Radiologically, the disease caused by C. bantiana may be difficult to distinguish from cancers such as glioblastoma, as contrast-enhanced images show irregular heterogeneous lesions with significant surrounding edema.

In a review of 101 cases of phaeohyphomycosis by Revankar et al., C. bantiana was the causal agent responsible for 48% of cases. It most often manifests as brain abscesses in immunocompetent people, however meningitis and myelitis were observed in a limited number of cases. Although the majority of the patients were immunocompetent (73%), infection is also commonly seen in immunocompromised patients. Clinical symptoms of infection are varied and can include headache, seizure, arm pain, and ataxia. The mortality rate is about 70%, with better outcomes observed in patients who underwent complete excision of the abscess. Since the majority of patients infected were seemingly healthy, the means of exposure to the fungi is still unclear. However, inhalation is the likely route of entrance.

Cases of infection are most commonly found in subtropical regions with high average humidity although cases have also been identified in the US, Canada and the UK. Cases from regions with hot, arid climate are rare.
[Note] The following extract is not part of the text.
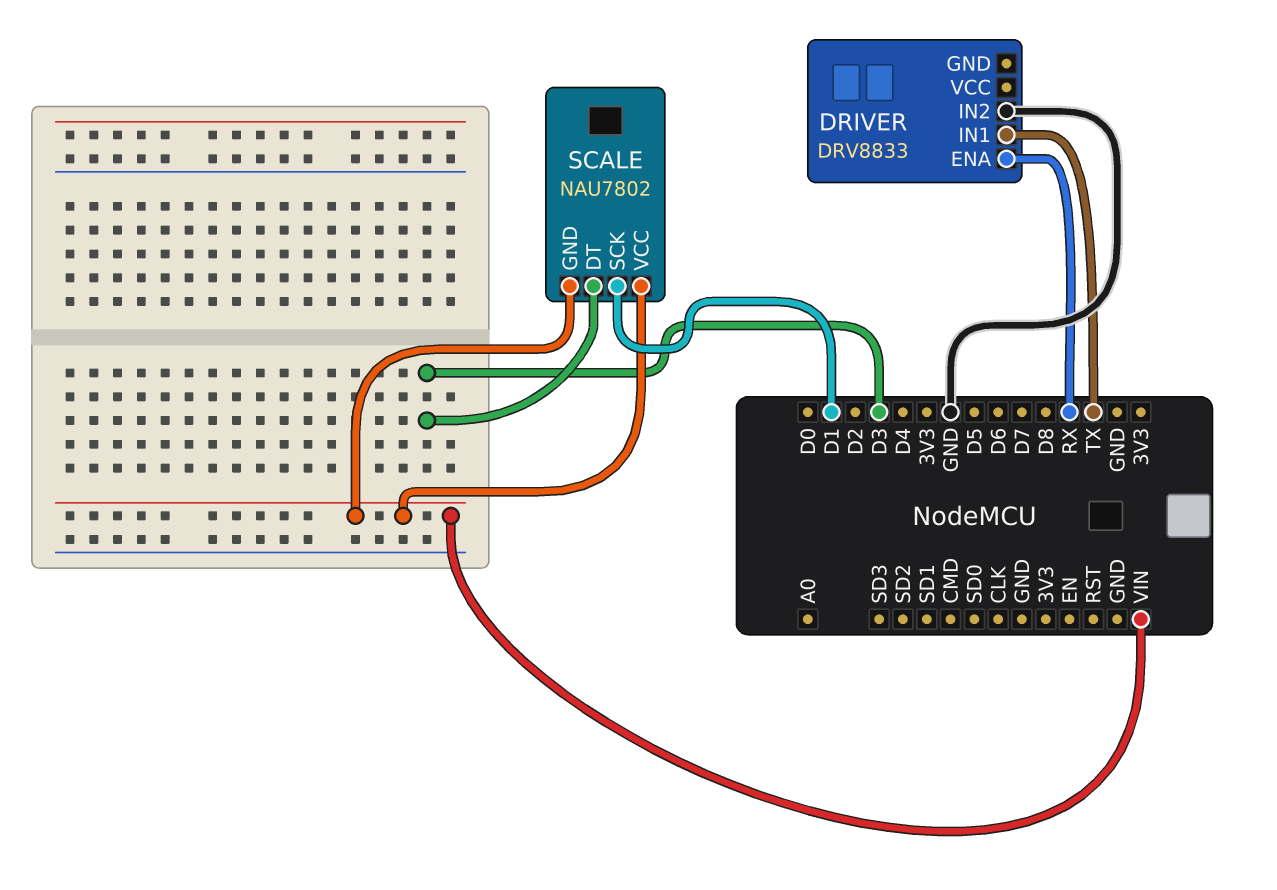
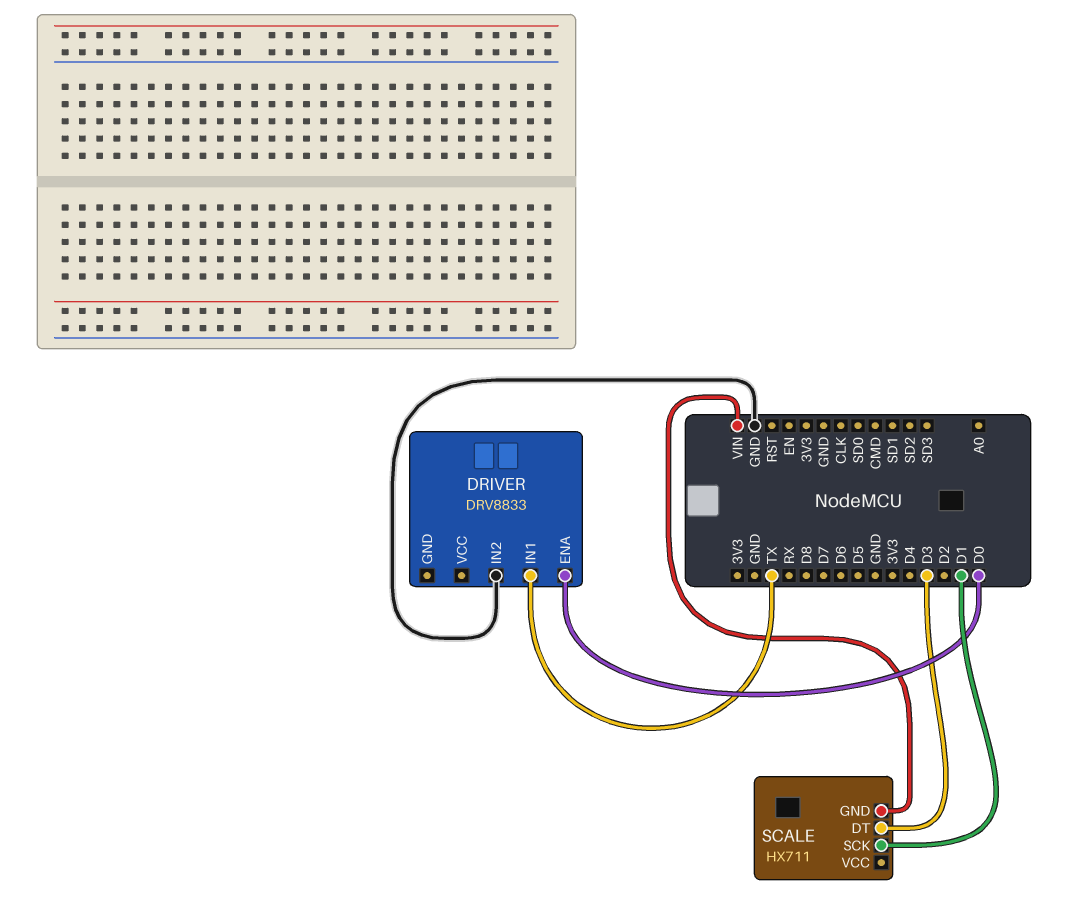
DRIVER pin ENA: RX -> D0
SCALE: NAU7802 -> HX711
SCALE pin VCC: VIN -> none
It has also been suggested that doing tasks with a high level of exposure to soil such as farming and gardening are associated with higher risk of infection.

== Treatment ==
Since infection is very rare, there is no standard treatment for invasive C. bantiana infection.

In 2021, the European Confederation of Medical Mycology, the International Society for Human and Animal Mycology, and the American Society for Microbiology created guidelines for rare mold infections, which includes C. bantiana. Current recommendations conclude that liposomal amphotericin B alone or in combination with an azole and/or echinocandin or voriconazole monotherapy is supported as first-line therapy. 5-Fluorocytosine can be used in combination with the other recommend antifungals, however, it has little supportive data. In addition, surgical resection of the fungal abscess is often necessary. Treatments utilizing only one of these approaches have had higher fatality rates, and the best outcomes are reported in cases utilizing both surgical and antifungal therapy; however, even with this approach, mortality remains high.